When José Arcadio Segundo came to he was lying face up in the darkness. He realized he was riding on an endless and silent train and that his head was caked with dry blood and that all his bones ached. He felt an intolerable desire to sleep. Prepared to sleep for many hours, safe from the terror and horror, he made himself comfortable on the side that pained him less, and only then did he discover that he was lying against dead people. Trying to flee from the nightmare, José Arcadio Segundo dragged himself from one car to another in the direction which the train was heading…. When he got to the first car he jumped into the darkness and lay beside the tracks until the train had passed.

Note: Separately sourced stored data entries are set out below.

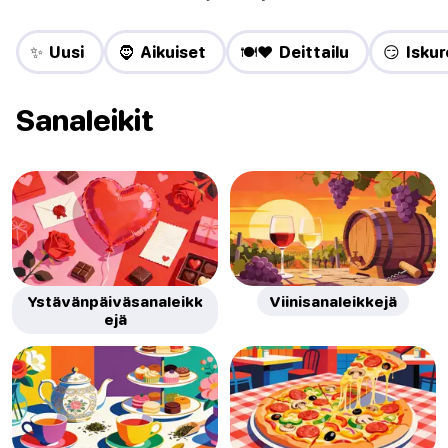
✨ Uusi
🧔 Aikuiset
🍽️❤️ Deittailu
😏 Iskure
Sanaleikit
Ystävänpäiväsanaleikk
Viinisanaleikkejä
ejä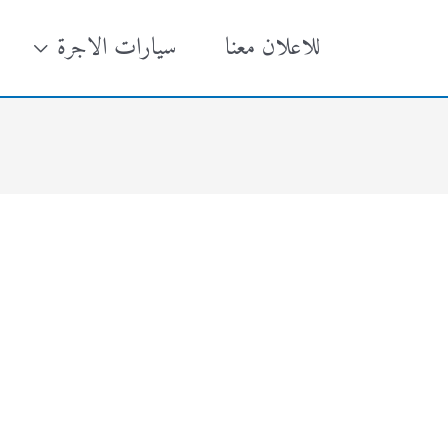
للاعلان معنا
سيارات الاجرة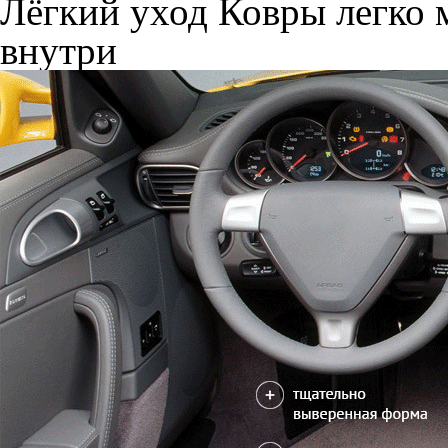
Лёгкий уход
Ковры легко м
внутри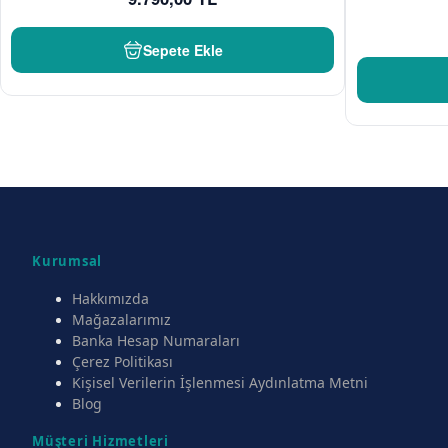
Sepete Ekle
Kurumsal
Hakkımızda
Mağazalarımız
Banka Hesap Numaraları
Çerez Politikası
Kişisel Verilerin İşlenmesi Aydınlatma Metni
Blog
Müşteri Hizmetleri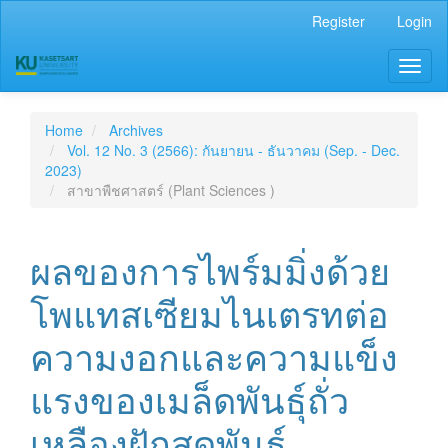
Main
Register
Login
Navigation
Main
Toggl
Content
naviga
Sidebar
Home
Archives
Vol. 12 No. 3 (2566): กันยายน - ธันวาคม (Sep. - Dec.
2023)
สาขาพืชศาสตร์ (Plant Sciences )
ผลของการไพร์มมิ่งด้วย
โพแทสเซียมไนเตรทต่อ
ความงอกและความแข็ง
แรงของเมล็ดพันธุ์ถั่ว
เหลืองฝักสดพันธุ์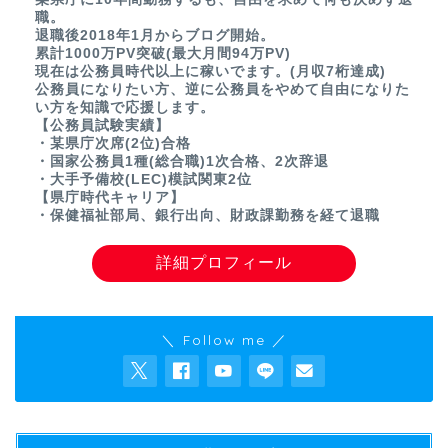
職。
退職後2018年1月からブログ開始。
累計1000万PV突破(最大月間94万PV)
現在は公務員時代以上に稼いでます。(月収7桁達成)
公務員になりたい方、逆に公務員をやめて自由になりた
い方を知識で応援します。
【公務員試験実績】
・某県庁次席(2位)合格
・国家公務員1種(総合職)1次合格、2次辞退
・大手予備校(LEC)模試関東2位
【県庁時代キャリア】
・保健福祉部局、銀行出向、財政課勤務を経て退職
詳細プロフィール
＼ Follow me ／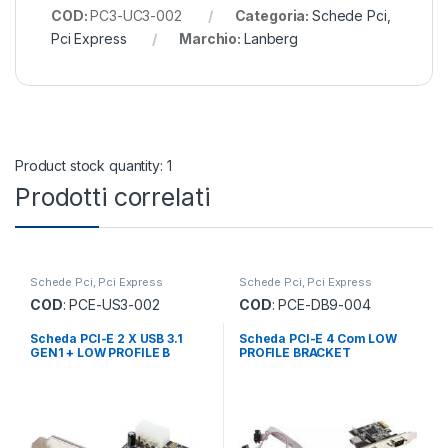
COD:
PC3-UC3-002
Categoria:
Schede Pci,
Pci Express
Marchio:
Lanberg
Product stock quantity: 1
Prodotti correlati
Schede Pci, Pci Express
Schede Pci, Pci Express
COD
: PCE-US3-002
COD
: PCE-DB9-004
Scheda PCI-E 2 X USB 3.1
Scheda PCI-E 4 Com LOW
GEN1 + LOW PROFILE B
PROFILE BRACKET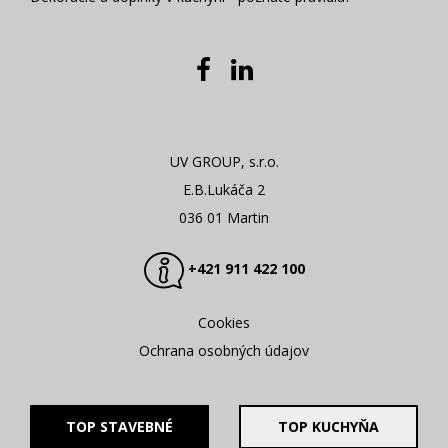
UV GROUP, s.r.o.
E.B.Lukáča 2
036 01 Martin
+421 911 422 100
Cookies
Ochrana osobných údajov
TOP STAVEBNÉ
TOP KUCHYŇA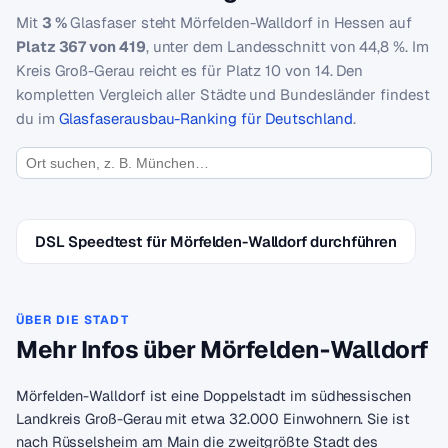
Mit
3 %
Glasfaser steht Mörfelden-Walldorf in Hessen auf
Platz 367 von 419
, unter dem Landesschnitt von 44,8 %. Im
Kreis Groß-Gerau reicht es für Platz 10 von 14. Den
kompletten Vergleich aller Städte und Bundesländer findest
du im
Glasfaserausbau-Ranking für Deutschland
.
DSL Speedtest für Mörfelden-Walldorf durchführen
ÜBER DIE STADT
Mehr Infos über Mörfelden-Walldorf
Mörfelden-Walldorf ist eine Doppelstadt im südhessischen
Landkreis Groß-Gerau mit etwa 32.000 Einwohnern. Sie ist
nach Rüsselsheim am Main die zweitgrößte Stadt des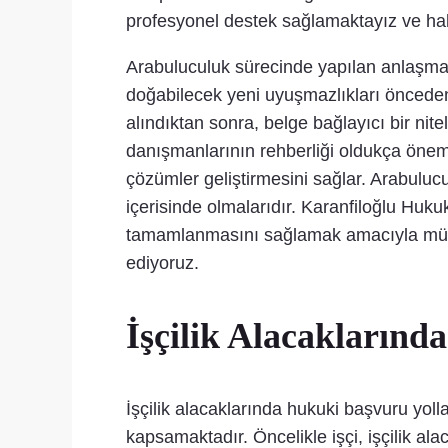
profesyonel destek sağlamaktayız ve hakl
Arabuluculuk sürecinde yapılan anlaşmalar
doğabilecek yeni uyuşmazlıkları önceden 
alındıktan sonra, belge bağlayıcı bir nit
danışmanlarının rehberliği oldukça öneml
çözümler geliştirmesini sağlar. Arabulucu
içerisinde olmalarıdır. Karanfiloğlu Huku
tamamlanmasını sağlamak amacıyla müve
ediyoruz.
İşçilik Alacaklarınd
İşçilik alacaklarında hukuki başvuru yoll
kapsamaktadır. Öncelikle işçi, işçilik a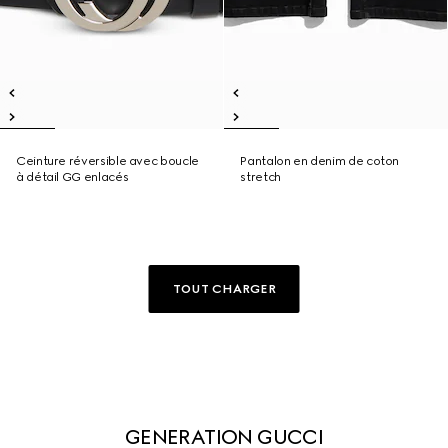
Ceinture réversible avec boucle
Pantalon en denim de coton
à détail GG enlacés
stretch
TOUT CHARGER
GENERATION GUCCI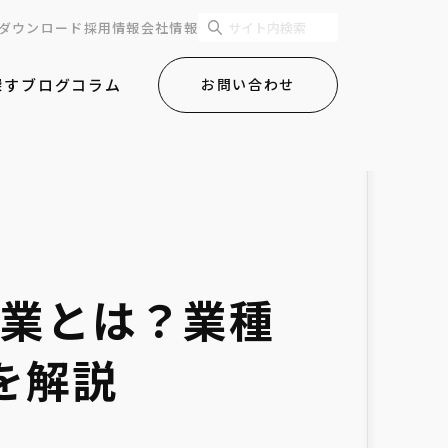
ダウンロード
採用情報
会社情報
探す
ブログ
コラム
お問い合わせ
る企業とは？業種
を解説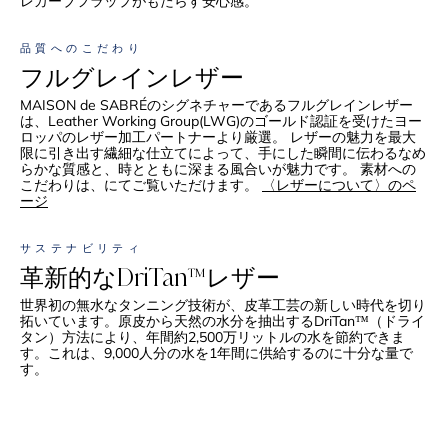
レカーブフラップがもたらす安心感。
品質へのこだわり
フルグレインレザー
MAISON de SABRÉのシグネチャーであるフルグレインレザー
は、Leather Working Group(LWG)のゴールド認証を受けたヨー
ロッパのレザー加工パートナーより厳選。 レザーの魅力を最大
限に引き出す繊細な仕立てによって、手にした瞬間に伝わるなめ
らかな質感と、時とともに深まる風合いが魅力です。 素材への
こだわりは、にてご覧いただけます。
〈レザーについて〉のペ
ージ
サステナビリティ
革新的なDriTan™レザー
世界初の無水なタンニング技術が、皮革工芸の新しい時代を切り
拓いています。原皮から天然の水分を抽出するDriTan™（ドライ
タン）方法により、年間約2,500万リットルの水を節約できま
す。これは、9,000人分の水を1年間に供給するのに十分な量で
す。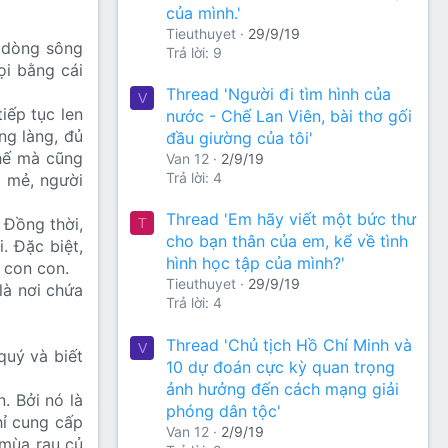
của mình.'
Tieuthuyet
29/9/19
 dòng sông
Trả lời: 9
ọi bằng cái
Thread 'Người đi tìm hình của
V
iếp tục len
nước - Chế Lan Viên, bài thơ gối
ng làng, đủ
đầu giường của tôi'
thế mà cũng
Van 12
2/9/19
Trả lời: 4
t mẻ, người
Thread 'Em hãy viết một bức thư
 Đồng thời,
T
cho bạn thân của em, kể về tình
. Đặc biệt,
hình học tập của mình?'
 con con.
Tieuthuyet
29/9/19
là nơi chứa
Trả lời: 4
Thread 'Chủ tịch Hồ Chí Minh và
V
quý và biết
10 dự đoán cực kỳ quan trọng
ảnh hưởng đến cách mạng giải
. Bởi nó là
phóng dân tộc'
ỉ cung cấp
Van 12
2/9/19
 mùa rau củ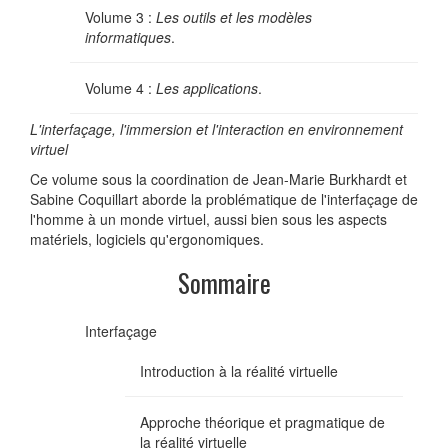
Volume 3 :
Les outils et les modèles
informatiques
.
Volume 4 :
Les applications
.
L'interfaçage, l'immersion et l'interaction en environnement
virtuel
Ce volume sous la coordination de Jean-Marie Burkhardt et
Sabine Coquillart aborde la problématique de l'interfaçage de
l'homme à un monde virtuel, aussi bien sous les aspects
matériels, logiciels qu'ergonomiques.
Sommaire
Interfaçage
Introduction à la réalité virtuelle
Approche théorique et pragmatique de
la réalité virtuelle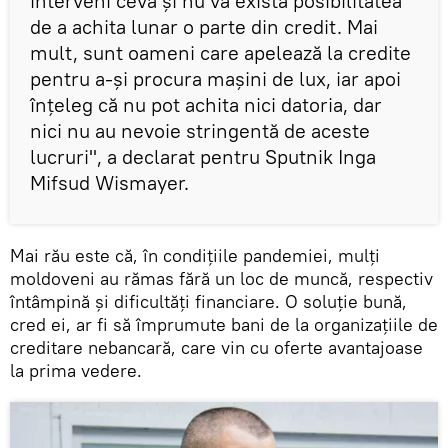
interveni ceva și nu va exista posibilitatea
de a achita lunar o parte din credit. Mai
mult, sunt oameni care apelează la credite
pentru a-și procura mașini de lux, iar apoi
înțeleg că nu pot achita nici datoria, dar
nici nu au nevoie stringentă de aceste
lucruri", a declarat pentru Sputnik Inga
Mifsud Wismayer.
Mai rău este că, în condițiile pandemiei, mulți
moldoveni au rămas fără un loc de muncă, respectiv
întâmpină și dificultăți financiare. O soluție bună,
cred ei, ar fi să împrumute bani de la organizațiile de
creditare nebancară, care vin cu oferte avantajoase
la prima vedere.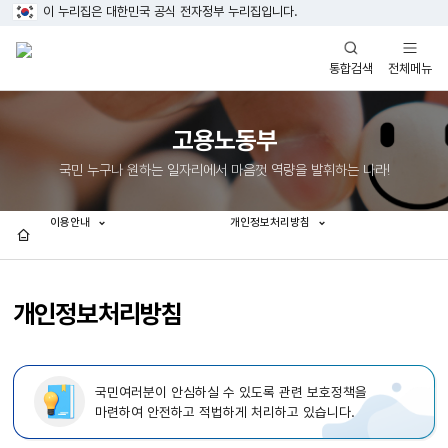
이 누리집은 대한민국 공식 전자정부 누리집입니다.
열기
열기
전체메뉴
통합검색
고용노동부
국민 누구나 원하는 일자리에서 마음껏 역량을 발휘하는 나라!
이용안내
개인정보처리방침
홈
개인정보처리방침
국민여러분이 안심하실 수 있도록 관련 보호정책을
마련하여 안전하고 적법하게 처리하고 있습니다.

It was the longest one he had ever seen, with almost two hundred freight cars and a locomotive at both ends and a third in the middle. It had no lights, not even the red and green running lights, and it slipped off with a nocturnal and stealthy velocity. On top of the cars there could be seen the dark shapes of the soldiers with their emplaced machine-guns.
* * *
“There must be 3000 of them” he murmured.
“What?”
“The dead” he clarified, “it must have been the 3000 people who were at the station.”
The woman measured him with a pitying look.
“There haven’t been any dead here.”
He went through the small square by the station and he could find NO TRACE OF MASSACRE.
The official version was finally accepted: there were no dead; the satisfied workers had gone back to their families. At night after taps, [martial law troops] knocked doors down with their rifle butts, hauled suspects out of their beds, and took them off on trips from which there was no return. The search for and extermination of the hoodlums, murderers, arsonists, and rebels of Decree No. 4 was still going on, but the military denied it even to the relatives of the victims who crowded the commandant’s offices in search of news.
“You must have been dreaming,” the officers insisted. “Nothing has happened in Macondo. Nothing has happened, and nothing ever will happen. This is a happy town.” In that way they were finally able to wipe out the union leaders.